You can see tests for this under `tests/evals/absorption/test_eval_output.py`.

Since you're using a pydantic dataclass to define the output, you shouldn't need to do any additional re-verification of the output. However, if you want to check a JSON to see if it meets the defined output spec, you can call  `validate_eval_output_format_file` or `validate_eval_output_format_str` to check it.  Feel free to break the json and see the test fail. (eg: remove a field like `sae_lens_release_id`).
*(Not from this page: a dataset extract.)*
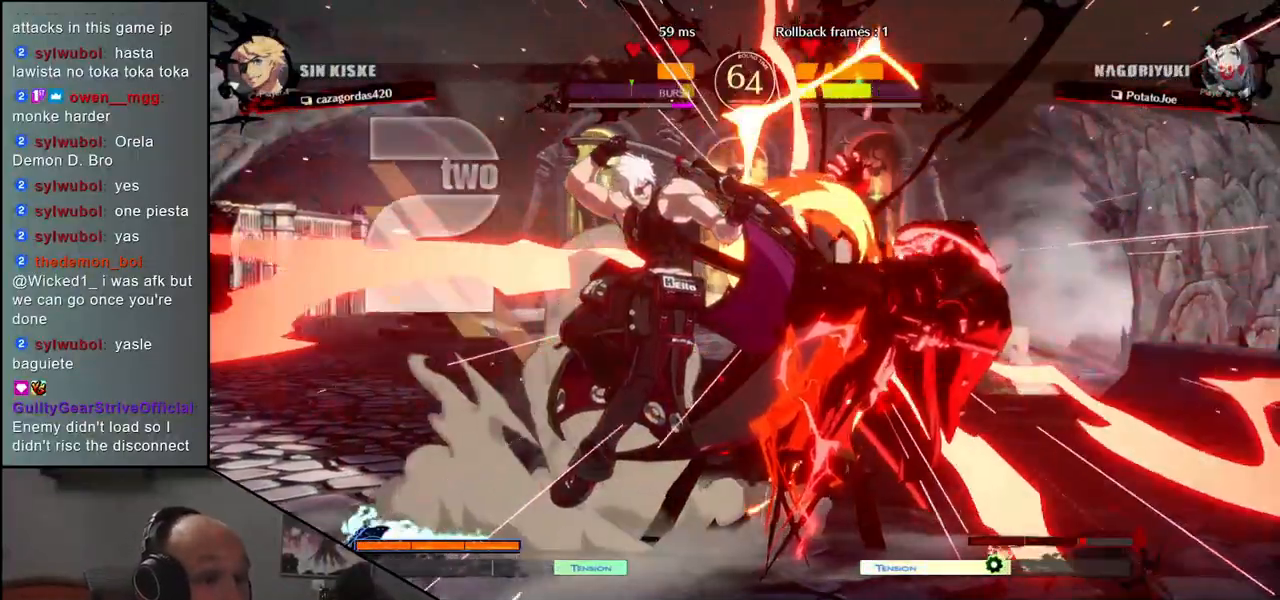
{"buttons": [], "left_stick": "down-left", "events": [[183, "SQUARE", "up"], [217, "left_stick", "center"], [300, "left_stick", "left"], [350, "SQUARE", "down"], [383, "left_stick", "right"], [433, "SQUARE", "up"], [467, "left_stick", "down-left"]]}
The JSON schemas files themselves are generated with `evals/generate_json_schemas.py`, which can be updated by running:
```
python evals/generate_json_schemas.py
```

### What if I have unstructured outputs I want to save into the JSON?
Put unstructured outputs into the `eval_result_unstructured`. This allows putting data of any type. However, be aware that since this has no structure, it's less likely to support sorting, filtering, or visualizations using these values. We highly encourage you to use the `eval_result_metrics` or `eval_result_details whenever possible`.

In [None]:
import json
import os
from evals.absorption.eval_output import AbsorptionEvalOutput
from sae_bench_utils.testing_utils import validate_eval_output_format_file

eval_results_temp = {
    "eval_type_id": "absorption_first_letter",
    "eval_config": {
        "random_seed": 42,
        "f1_jump_threshold": 0.03,
        "max_k_value": 10,
        "prompt_template": "{word} has the first letter:",
        "prompt_token_pos": -6,
        "model_name": "pythia-70m-deduped",
    },
    "eval_id": "0c057d5e-973e-410e-8e32-32569323b5e6",
    "datetime_epoch_millis": "1729834113150",
    "eval_result_metrics": {
        "mean": {
            "mean_absorption_score": 2,
            "mean_num_split_features": 3.5,
        }
    },
    "eval_result_details": [
        {
            "first_letter": "a",
            "num_absorption": 177,
            "absorption_rate": 0.28780487804878047,
            "num_probe_true_positives": 615.0,
            "num_split_features": 1,
        },
        {
            "first_letter": "b",
            "num_absorption": 51,
            "absorption_rate": 0.1650485436893204,
            "num_probe_true_positives": 309.0,
            "num_split_features": 1,
        },
    ],
    "eval_result_unstructured": {
        "pew pew": "pew pew",
        "bar": ["woof", 1, 3],
        3: 3,
    },
    "sae_bench_commit_hash": "57e9be0ac9199dba6b9f87fe92f80532e9aefced",
    "sae_lens_id": "blocks.3.hook_resid_post__trainer_10",
    "sae_lens_release_id": "sae_bench_pythia70m_sweep_standard_ctx128_0712",
    "sae_lens_version": "4.0.0",
}


# save to file
with open('eval_results_temp.json', 'w') as f:
    json.dump(eval_results_temp, f)

validate_eval_output_format_file('eval_results_temp.json', eval_output_type=AbsorptionEvalOutput)

# delete file
os.remove('eval_results_temp.json')

We can then load the eval results jsons across many different SAEs and have a high level of visibility into which evals were run with which parameters and code.


## A note on cached results

A variety of evals can share the results intermediate computation, such as model activations or trained probes. Most of these will be model / hook point specific so should be saved along a path of the format `f'{artifact_dir}/{eval_type}/{model}/{hook_point}/{artifact_id}'`.